What’s the difference ( other than the prices/packaging/import tax rate ) between French butter/Australian butter/Irish butter/Danish butter/Dutch butter and Italian butter?

Do they serve specific functions for specific recipes? I’ve tried baking cookies with Australian butter ( ScS) and it turned out good. Like how good chocolate chip cookies supposed to taste like. Last night I tried baking a loaf with Irish butter, it was moist but taste wise, it tasted like err, Banana Loaf? Like duh…How am I supposed to know the differing tastes to butters in recipes, if there are any significant differences at all?

Err, help?

■ **Dataset content**

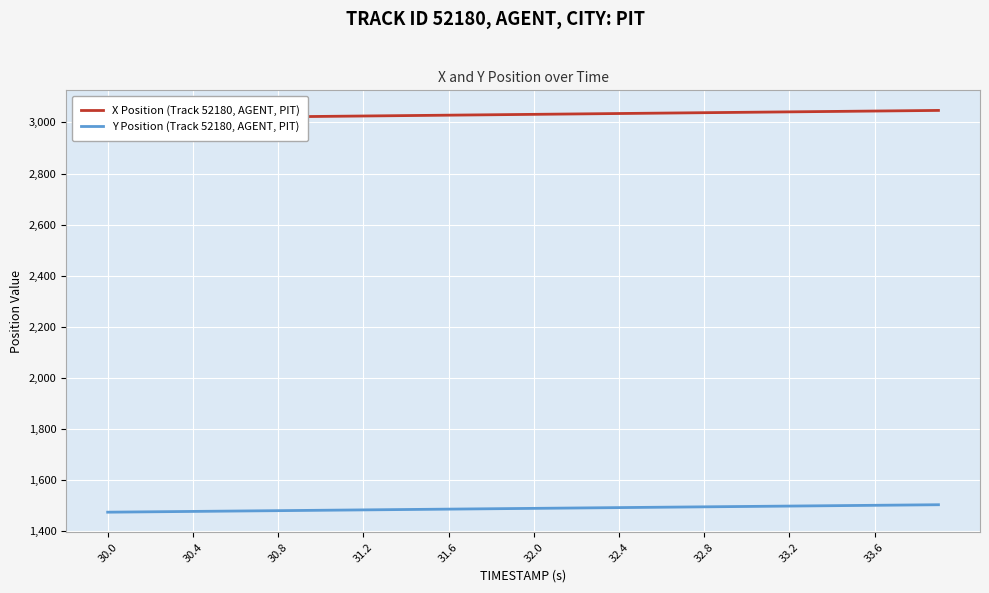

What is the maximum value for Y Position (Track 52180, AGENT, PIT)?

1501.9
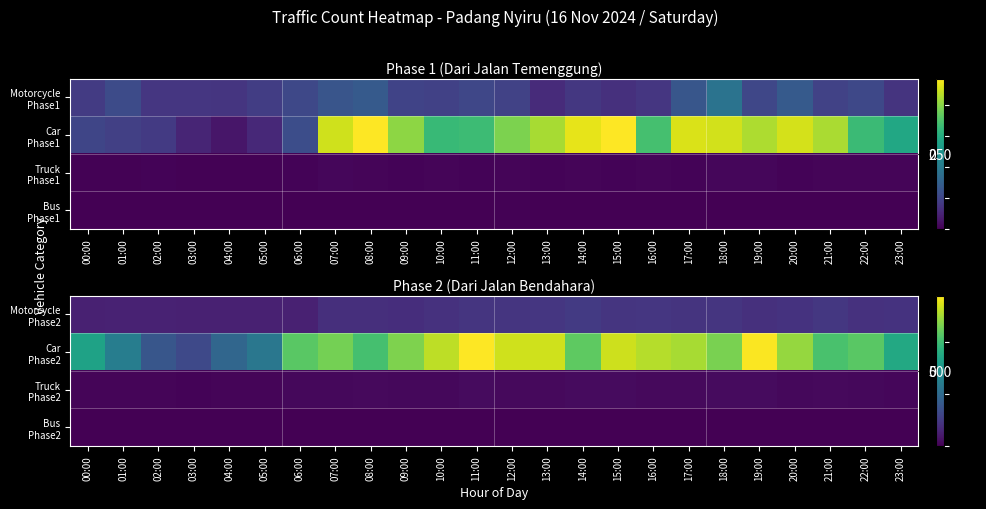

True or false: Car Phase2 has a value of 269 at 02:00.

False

■ **Explore the material**
a) In the post about butter, what kind of butter did the writer use to bake cookies?
b) Summarize the post about butter in two sentences.
c) Write the next part of the post about butter, picking up after its final line.

■ **Answer section**
a) Australian butter (ScS).

b) The writer asks how French, Australian, Irish, Danish, Dutch and Italian butters differ apart from price, packaging and import tax, and whether each suits particular recipes. Cookies made with Australian butter turned out well, while a loaf made with Irish butter was moist but tasted like banana loaf, so the writer asks how to know the flavor differences between butters, if there are any significant ones.

c)
3 Comments

  • Butter all taste the same to me…to some extent you wouldn’t even know if someone used magarine if you don’t put a butter cake and a magarine cake side by side at one sitting. I always go for the cheapest butter so long its butter…budget reasons mostly..heh

  • Zurin,
    Ditto.. hehe Butter here is so expensive! Rm 6.99 for ScS.. and cheapest for 200g is Rm 5+

  • I got this smart alecky response from a friend via fb

    “Irish butter is spiked, Italian butter is made out of Olives (which they secretly buy from the Spaniards), Danish butter is sacrosanct and can only be eaten by non moslems, Aussie butter is home made (cause no decent Aussie pays for something he can do himself next year), French butter is like american butter but without the freedom.”

    Till now I cannot stop laughing. So hilariously merepek!